Reichliche Herbsternte

ÜBERRASCHUNG II Der SC Freiburg ist nach dem 3:2-Sieg gegen äußerst lethargische Kölner ganz mit sich im Reinen. Mit seinem Tempofußball nähert sich das Team den Idealvorstellungen von Trainer Robin Dutt an

FREIBURG taz | Lukas Podolski stürmte los. Unwiderstehlich drängte er in die gegnerische Hälfte, begleitet nur von den verdutzten Blicken der Freiburger Spieler, die diesem Antritt nichts entgegenzusetzen wussten. Dann pfiff der Schiedsrichter. Bedauerlicherweise war der Nationalspieler ein paar Sekundenbruchteile vor dem Anpfiff losgerannt.

Es passiert in der Bundesliga nicht eben häufig, dass ein Anstoß wiederholt werden muss, weil ein Stürmer einen Frühstart hinlegt. Noch seltener dürfte es allerdings vorkommen, dass die energischste Aktion eines Spielers vor dem Anpfiff zu verzeichnen ist. Nur einmal sollte Podolski aufs Tor schießen. Selbst in den wenigen aussichtsreichen Situationen traute er sich nicht in Eins-gegen-eins-Situationen. Die wären aber meist die einzige Kölner Chance gewesen, denn wie so oft in der Vergangenheit wurden die wenigen Offensivkräfte allein gelassen. Das – und nicht die erneut schwache Leistung des prominentesten Kölners – war spielentscheidend. Es genügen ja offenbar schon die zehn besseren Minuten nach dem geglückten Ausgleich, um Coach Zvonimir Soldo sinnieren zu lassen, ob man da nicht „vielleicht zu viel gewollt“ habe.

Auch als der FC längst hinten lag, wurden die Freiburger Spieler erst hinter der Mittellinie attackiert, blieben in der Vorwärtsbewegung sechs, sieben Feldspieler in der eigenen Hälfte. Gegen eine Freiburger Mannschaft, die nun bereits im sechsten Spiel in Folge eine läuferisch wie spielerisch beeindruckende Vorstellung ablieferte, ist eine solche Hasenfüßigkeit so ziemlich die schlechteste Gegenmaßnahme. Schon nach elf Minuten stand es 2:0 für den SC (Jan Rosenthal, 4., 11.). Dass die Partie überhaupt noch einmal spannend wurde, lag an SC-Keeper Simon Pouplin, der einen Schuss von Mato Jalalo nach vorne abwehrte (Youssef Mohamad, 22.). Nachdem Adam Matuschyk gar zum 2:2-Ausgleich (50.) getroffen hatte, schien doch noch mal alles gut gehen zu können an diesem Nachmittag. Doch dann traf Papiss Cissé zum 3:2 (70.). „Wir sind mittlerweile so gefestigt, dass wir auch nach dem 2:2 ruhig geblieben sind“, sagte Cédric Makiadi. Als der Mittelfeldmann gefragt wurde, was für den Sieg seines Teams entscheidend gewesen sei, überlegte er nur kurz und sagte dann: „Ich glaube, wir haben den Sieg mehr gewollt.“ Dass das eine messerscharfe Analyse war, ist vielleicht das Hauptproblem des 1. FC Köln.
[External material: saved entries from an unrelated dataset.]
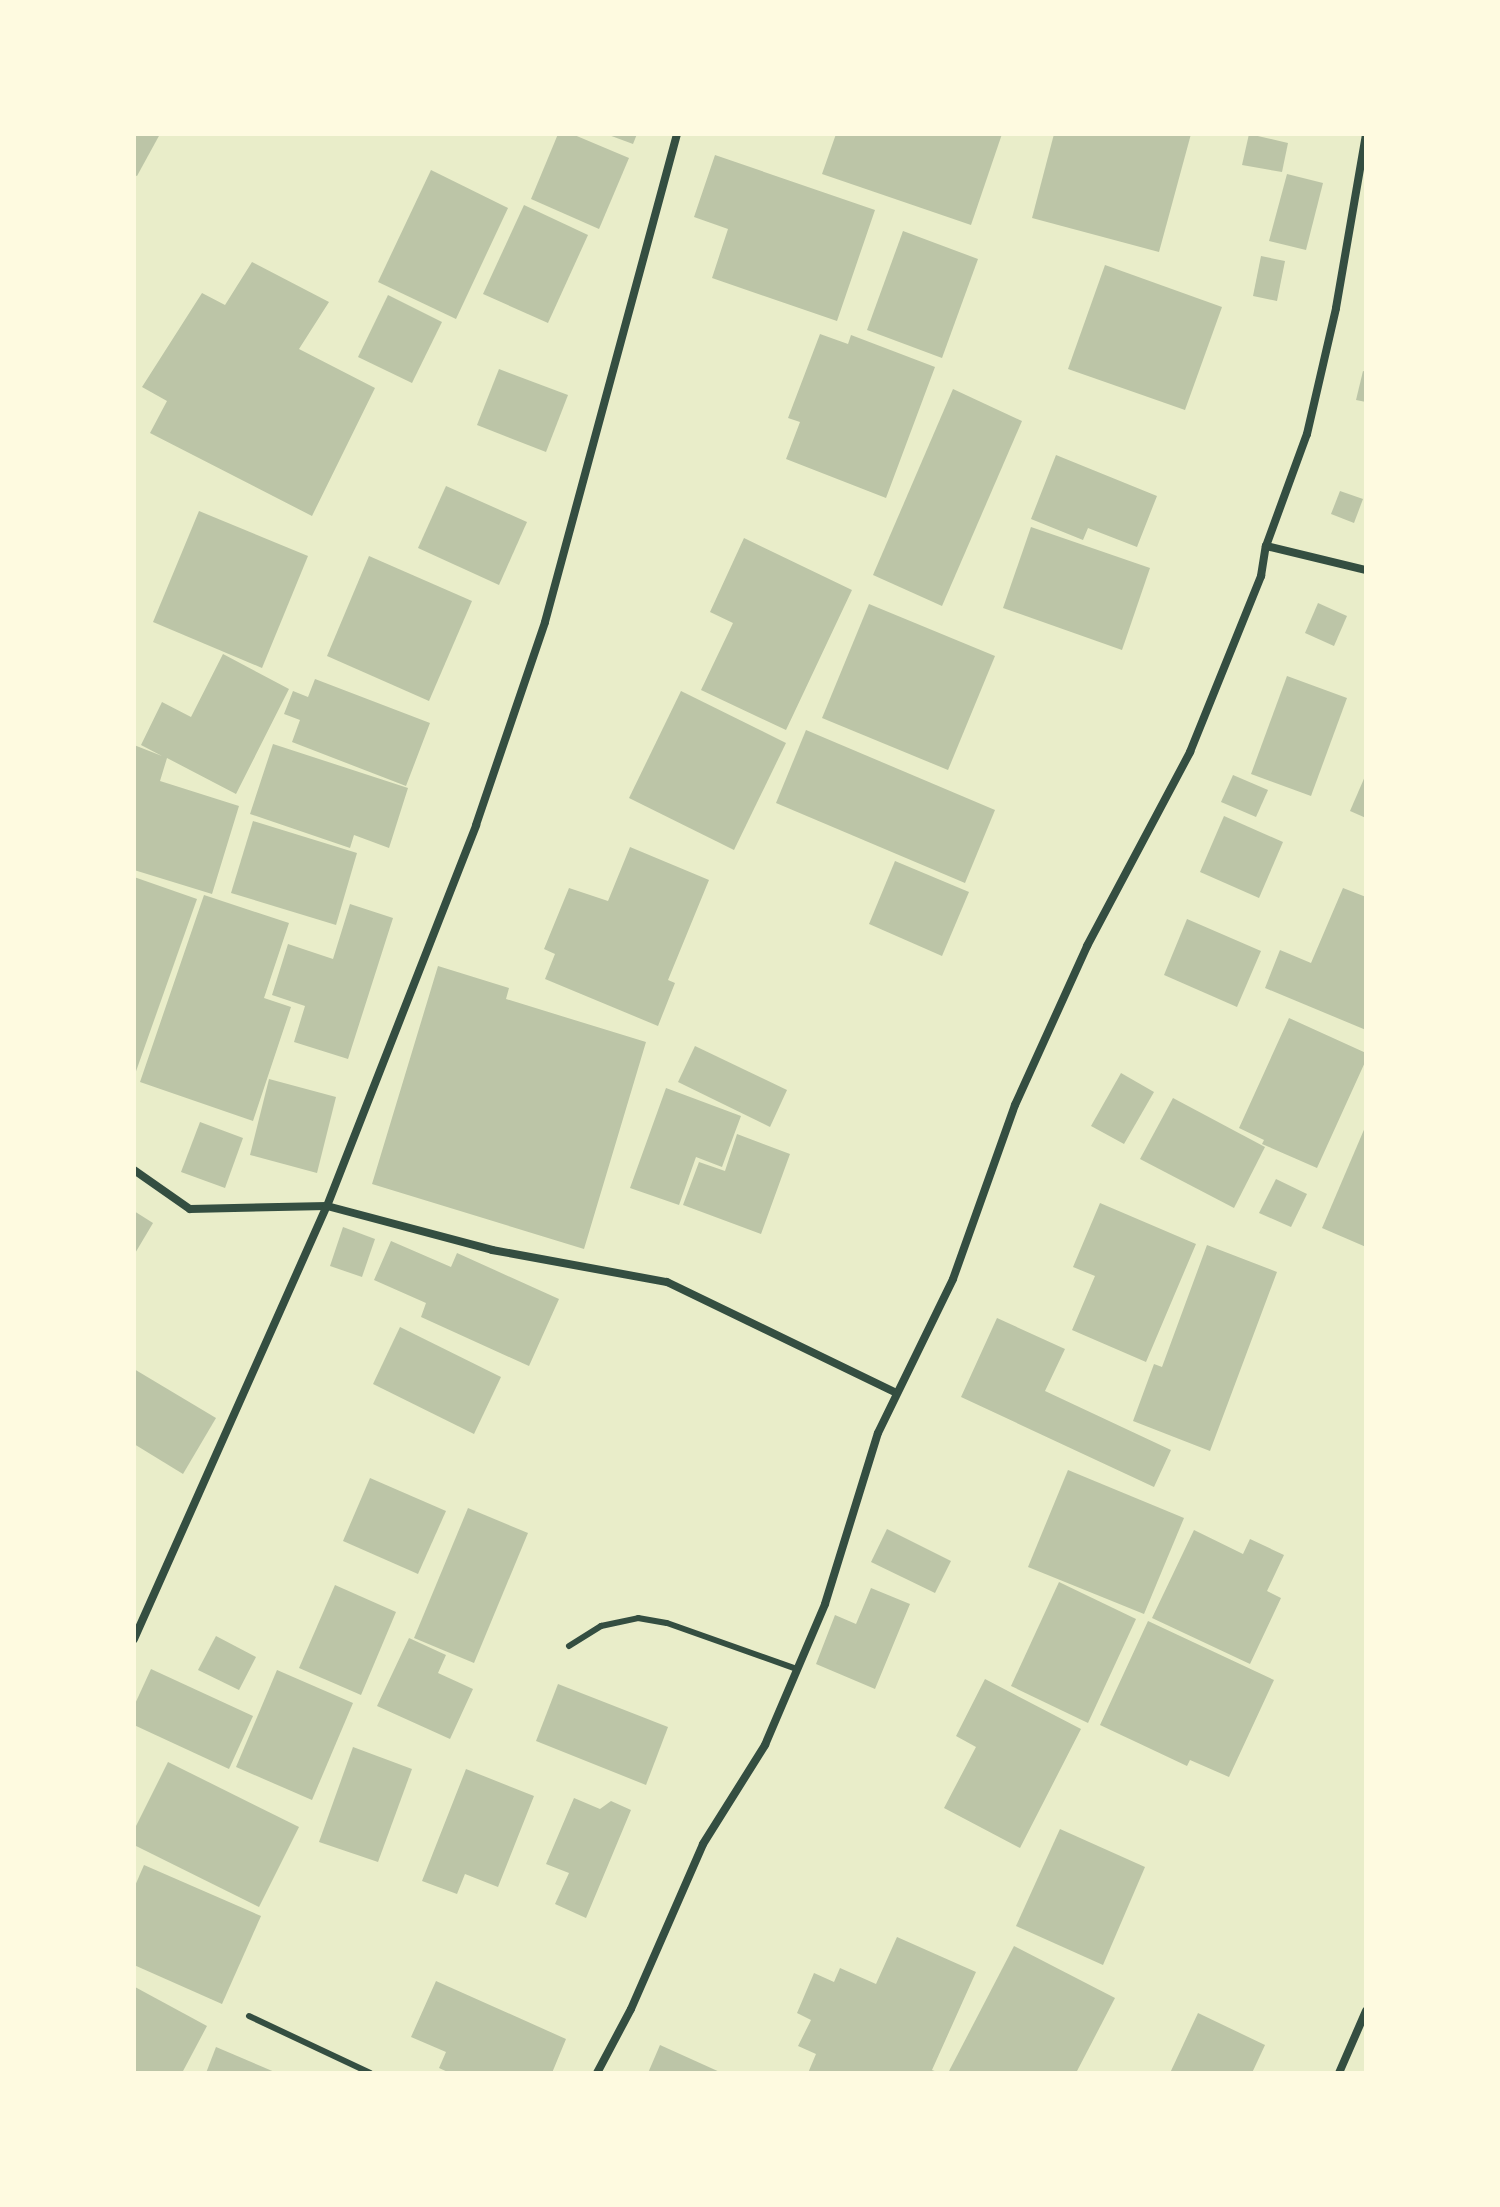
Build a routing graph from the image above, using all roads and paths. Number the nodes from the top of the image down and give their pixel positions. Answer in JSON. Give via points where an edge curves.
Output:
{"nodes":[{"id":1,"x":677,"y":134,"type":"edge"},
{"id":2,"x":1366,"y":135,"type":"edge"},
{"id":3,"x":1266,"y":546,"type":"junction"},
{"id":4,"x":1366,"y":570,"type":"edge"},
{"id":5,"x":134,"y":1170,"type":"edge"},
{"id":6,"x":327,"y":1206,"type":"junction"},
{"id":7,"x":897,"y":1393,"type":"junction"},
{"id":8,"x":134,"y":1639,"type":"edge"},
{"id":9,"x":569,"y":1646,"type":"dead end"},
{"id":10,"x":797,"y":1669,"type":"junction"},
{"id":11,"x":1366,"y":2011,"type":"edge"},
{"id":12,"x":249,"y":2016,"type":"dead end"},
{"id":13,"x":370,"y":2073,"type":"edge"},
{"id":14,"x":597,"y":2073,"type":"edge"},
{"id":15,"x":1339,"y":2073,"type":"edge"}],
"edges":[{"from":1,"to":6,"type":"street","via":[[545,622],[476,825]]},
{"from":2,"to":3,"type":"street","via":[[1336,308],[1307,434]]},
{"from":3,"to":4,"type":"street"},
{"from":3,"to":7,"type":"street","via":[[1261,576],[1190,752],[1087,946],[1015,1105],[953,1279]]},
{"from":5,"to":6,"type":"street","via":[[190,1209]]},
{"from":6,"to":7,"type":"street","via":[[492,1250],[667,1282]]},
{"from":6,"to":8,"type":"street"},
{"from":7,"to":10,"type":"street","via":[[878,1433],[825,1604]]},
{"from":9,"to":10,"type":"lane","via":[[601,1626],[638,1618],[667,1623]]},
{"from":10,"to":14,"type":"street","via":[[765,1745],[703,1844]]},
{"from":11,"to":15,"type":"street"},
{"from":12,"to":13,"type":"lane"}]}
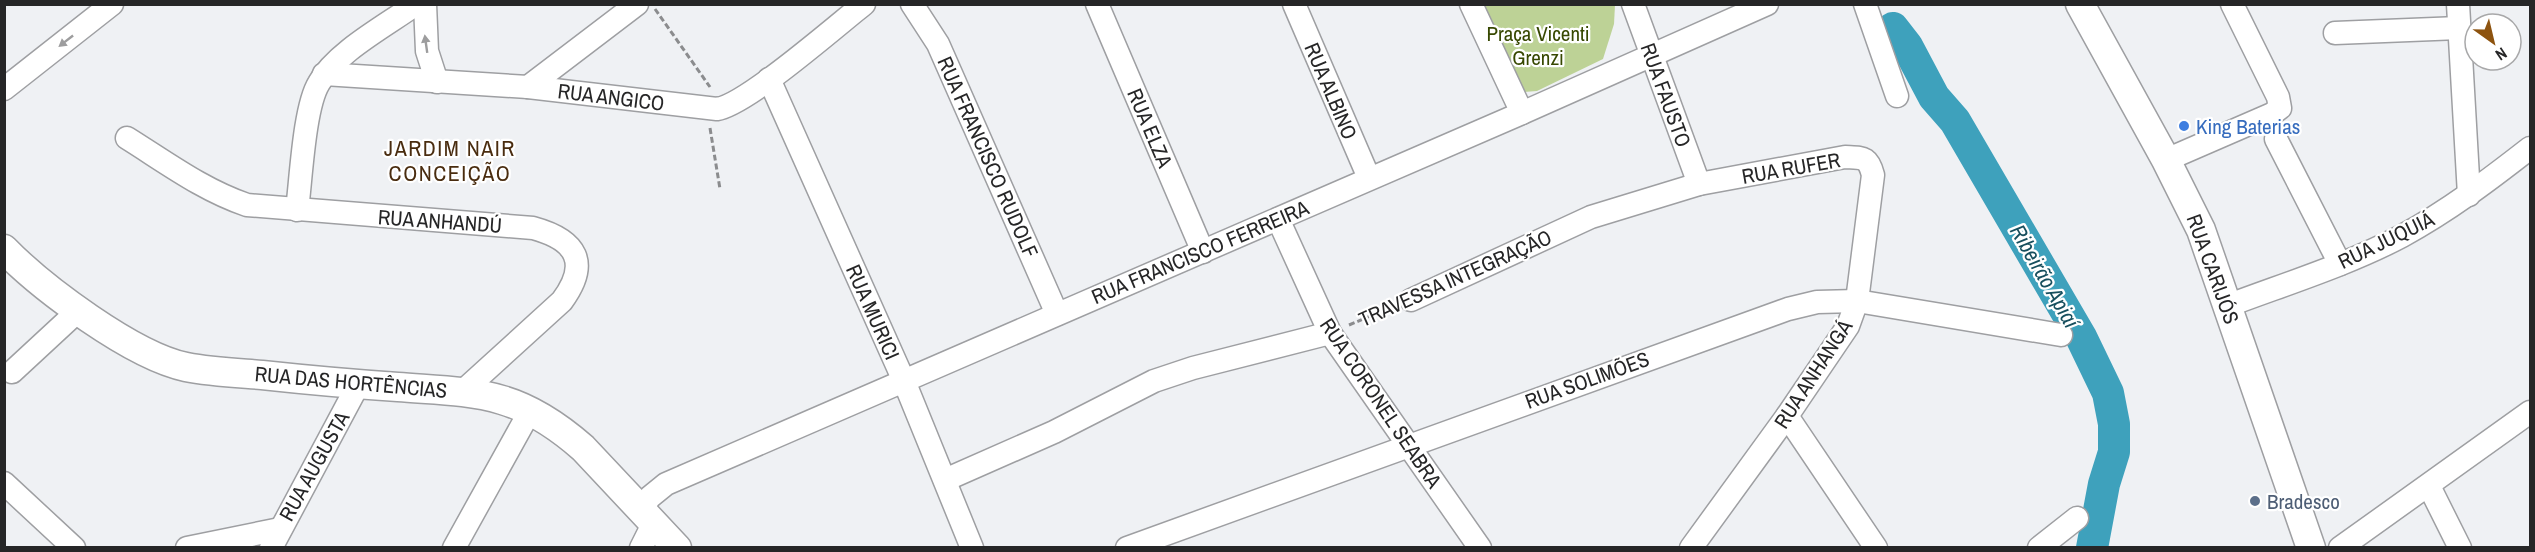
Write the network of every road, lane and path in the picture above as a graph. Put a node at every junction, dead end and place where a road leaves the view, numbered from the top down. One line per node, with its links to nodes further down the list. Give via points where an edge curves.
1 (112, 4): 24 (street, one-way to 24)
2 (416, 4): 20 (street)
3 (425, 4): 22 (street, one-way to 3, via 427,51)
4 (637, 4): 23 (street)
5 (651, 4): 26 (path)
6 (864, 4): 21 (street)
7 (912, 4): 46 (street, RUA FRANCISCO RUDOLF, via 938,44)
8 (1097, 4): 40 (street, RUA ELZA)
9 (1294, 4): 33 (street, RUA ALBINO)
10 (1472, 4): 27 (street)
11 (1633, 4): 19 (street, RUA FAUSTO)
12 (1767, 4): 19 (street, RUA FRANCISCO FERREIRA)
13 (1864, 4): 25 (street)
14 (2080, 4): 31 (main road, RUA CARIJÓS)
15 (2232, 4): 31 (street, via 2280,108)
16 (2458, 4): 17 (street)
17 (2459, 28): 18 (street); 36 (street)
18 (2335, 33)
19 (1651, 55): 27 (street, RUA FRANCISCO FERREIRA); 34 (street, RUA FAUSTO)
20 (324, 74): 22 (street, RUA ANGICO); 37 (street, via 311,100)
21 (769, 79): 26 (street); 50 (street, RUA MURICI)
22 (437, 82): 23 (street, RUA ANGICO)
23 (528, 87): 26 (street, RUA ANGICO)
24 (4, 89)
25 (1897, 96)
26 (715, 108): 35 (path)
27 (1522, 113): 33 (street, RUA FRANCISCO FERREIRA)
28 (127, 138): 37 (street, RUA ANHANDÚ, via 221,196 247,205)
29 (2277, 139): 41 (street)
30 (2530, 148): 36 (street, RUA JUQUIÁ)
31 (2166, 160): 44 (main road, RUA CARIJÓS, via 2201,230)
32 (1873, 175): 34 (street, RUA RUFER, via 1870,164 1862,158 1845,157); 43 (street, RUA ANHANGÁ)
33 (1369, 178): 38 (street, RUA FRANCISCO FERREIRA)
34 (1699, 184): 42 (street, TRAVESSA INTEGRAÇÃO, via 1592,217)
35 (720, 189)
36 (2469, 195): 41 (street, RUA JUQUIÁ, via 2400,237)
37 (297, 210): 52 (street, RUA ANHANDÚ, via 533,228 553,233 565,242 578,266 575,284 562,302)
38 (1278, 219): 40 (street, RUA FRANCISCO FERREIRA); 47 (street, RUA CORONEL SEABRA)
39 (4, 249): 45 (main road, RUA DAS HORTÊNCIAS)
40 (1203, 252): 46 (street, RUA FRANCISCO FERREIRA)
41 (2340, 264): 44 (street, RUA JUQUIÁ)
42 (1411, 300): 47 (path, TRAVESSA INTEGRAÇÃO)
43 (1857, 301): 48 (street, RUA SOLIMÕES); 55 (street, RUA ANHANGÁ, via 1848,326); 56 (street, RUA SOLIMÕES, via 1817,302 1788,309)
44 (2227, 306): 74 (main road, RUA CARIJÓS)
45 (79, 310): 49 (street); 51 (main road, RUA DAS HORTÊNCIAS, via 130,345 184,367)
46 (1058, 314): 50 (street, RUA FRANCISCO FERREIRA)
47 (1330, 333): 56 (street, RUA CORONEL SEABRA); 57 (street, via 1154,381 1054,432)
48 (2061, 335)
49 (12, 372)
50 (904, 381): 57 (street, RUA MURICI); 60 (street, RUA FRANCISCO FERREIRA, via 666,484 650,497)
51 (358, 385): 52 (main road, RUA DAS HORTÊNCIAS); 62 (street, RUA AUGUSTA)
52 (462, 392): 53 (main road, RUA DAS HORTÊNCIAS, via 501,399)
53 (530, 411): 60 (main road, RUA DAS HORTÊNCIAS, via 584,448); 65 (street)
54 (2530, 412): 59 (street)
55 (1787, 416): 71 (street, RUA ANHANGÁ); 72 (street)
56 (1407, 445): 69 (street, RUA SOLIMÕES); 70 (street, RUA CORONEL SEABRA)
57 (945, 480): 68 (street, RUA MURICI)
58 (4, 483): 63 (street)
59 (2429, 486): 75 (street); 76 (street)
60 (647, 516): 66 (street, RUA FRANCISCO FERREIRA); 67 (main road, RUA DAS HORTÊNCIAS)
61 (2077, 518): 73 (street)
62 (275, 538): 64 (street)
63 (74, 548)
64 (187, 548)
65 (454, 548)
66 (641, 548)
67 (677, 548)
68 (972, 548)
69 (1127, 548)
70 (1480, 548)
71 (1691, 548)
72 (1876, 548)
73 (2039, 548)
74 (2311, 548)
75 (2340, 548)
76 (2460, 548)

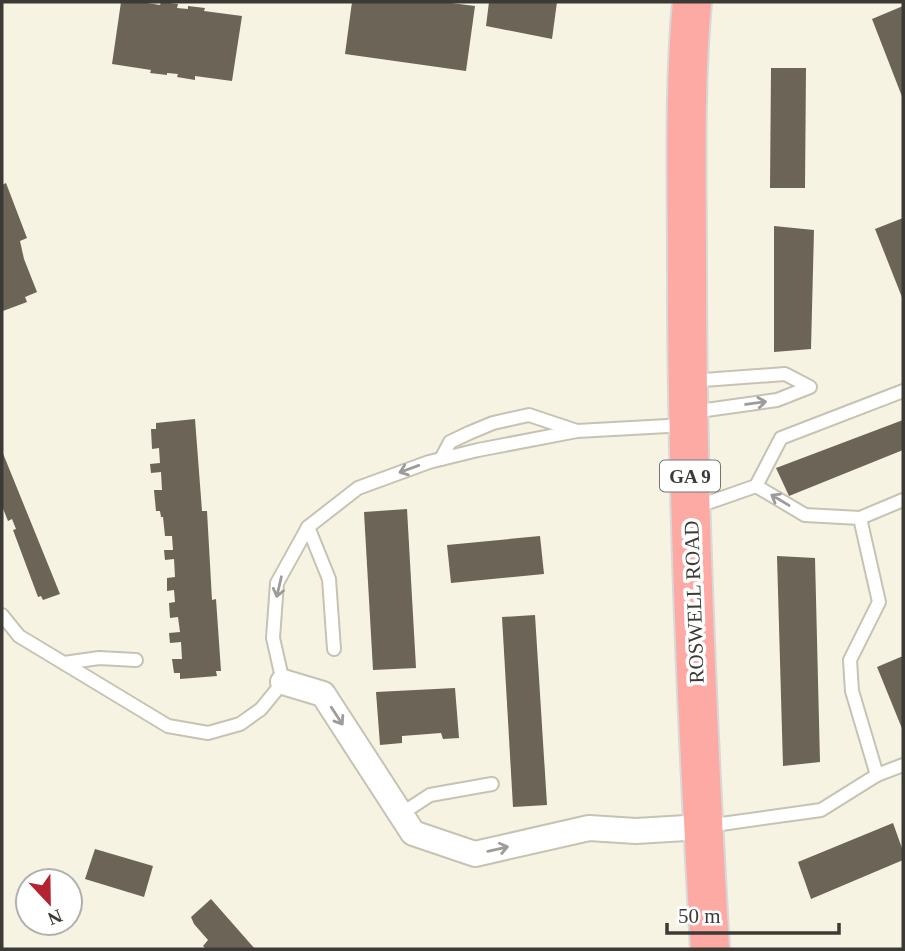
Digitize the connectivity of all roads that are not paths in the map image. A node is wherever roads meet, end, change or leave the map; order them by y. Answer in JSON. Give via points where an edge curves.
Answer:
{"nodes":[{"id":1,"x":692,"y":2,"type":"edge"},
{"id":2,"x":903,"y":391,"type":"edge"},
{"id":3,"x":688,"y":406,"type":"junction"},
{"id":4,"x":493,"y":423,"type":"junction"},
{"id":5,"x":577,"y":431,"type":"junction"},
{"id":6,"x":498,"y":446,"type":"junction"},
{"id":7,"x":440,"y":459,"type":"junction"},
{"id":8,"x":756,"y":486,"type":"junction"},
{"id":9,"x":903,"y":500,"type":"edge"},
{"id":10,"x":690,"y":509,"type":"junction"},
{"id":11,"x":860,"y":519,"type":"junction"},
{"id":12,"x":309,"y":527,"type":"junction"},
{"id":13,"x":2,"y":615,"type":"edge"},
{"id":14,"x":334,"y":649,"type":"dead end"},
{"id":15,"x":136,"y":660,"type":"dead end"},
{"id":16,"x":64,"y":663,"type":"junction"},
{"id":17,"x":283,"y":682,"type":"junction"},
{"id":18,"x":903,"y":765,"type":"edge"},
{"id":19,"x":877,"y":775,"type":"junction"},
{"id":20,"x":492,"y":784,"type":"dead end"},
{"id":21,"x":401,"y":814,"type":"junction"},
{"id":22,"x":703,"y":827,"type":"junction"},
{"id":23,"x":710,"y":949,"type":"edge"}],
"edges":[{"from":1,"to":3,"type":"main road","name":"ROSWELL ROAD","number":"GA 9"},
{"from":2,"to":8,"type":"lane","via":[[782,438]]},
{"from":3,"to":3,"type":"lane","one_way":true,"via":[[777,400],[810,387],[785,374]]},
{"from":3,"to":5,"type":"lane"},
{"from":3,"to":10,"type":"main road","name":"ROSWELL ROAD","number":"GA 9"},
{"from":4,"to":5,"type":"lane","via":[[530,415]]},
{"from":4,"to":6,"type":"lane"},
{"from":4,"to":7,"type":"lane","via":[[450,442]]},
{"from":5,"to":6,"type":"lane"},
{"from":6,"to":7,"type":"lane"},
{"from":7,"to":12,"type":"lane","one_way":true,"via":[[358,488]]},
{"from":8,"to":10,"type":"lane"},
{"from":11,"to":8,"type":"lane","one_way":true,"via":[[805,515]]},
{"from":9,"to":11,"type":"lane"},
{"from":10,"to":22,"type":"main road","name":"ROSWELL ROAD","number":"GA 9"},
{"from":11,"to":19,"type":"lane","via":[[878,602],[850,660],[852,691]]},
{"from":12,"to":14,"type":"lane","via":[[329,579]]},
{"from":12,"to":17,"type":"lane","one_way":true,"via":[[277,583],[273,638]]},
{"from":13,"to":16,"type":"lane","via":[[19,636]]},
{"from":15,"to":16,"type":"lane","via":[[99,658]]},
{"from":16,"to":17,"type":"lane","via":[[168,726],[208,733],[240,724],[261,709]]},
{"from":17,"to":21,"type":"street","one_way":true,"via":[[323,694]]},
{"from":18,"to":19,"type":"lane"},
{"from":19,"to":22,"type":"lane","via":[[821,810]]},
{"from":20,"to":21,"type":"lane","via":[[430,795]]},
{"from":21,"to":22,"type":"street","one_way":true,"via":[[413,833],[475,854],[589,828]]},
{"from":22,"to":23,"type":"main road","name":"ROSWELL ROAD","number":"GA 9"}]}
Der SC ist dieser Tage völlig mit sich im Reinen, nach dem schwachen ersten Spiel gegen St. Pauli spielt das Team nun den kombinationssicheren Tempofußball, der der Idealvorstellung des Trainers nahekommt. Dementsprechend gelöst machte sich der SC-Tross am Sonntag dann auch zu einer regional geprägten Version des üblichen Auslaufens auf. Mit Rebschere und Gummistiefeln ausgestattet traf sich die Mannschaft im Kaiserstuhl, um einer der insgesamt über 20.000 badischen Winzerfamilien bei der Weinlese zu helfen.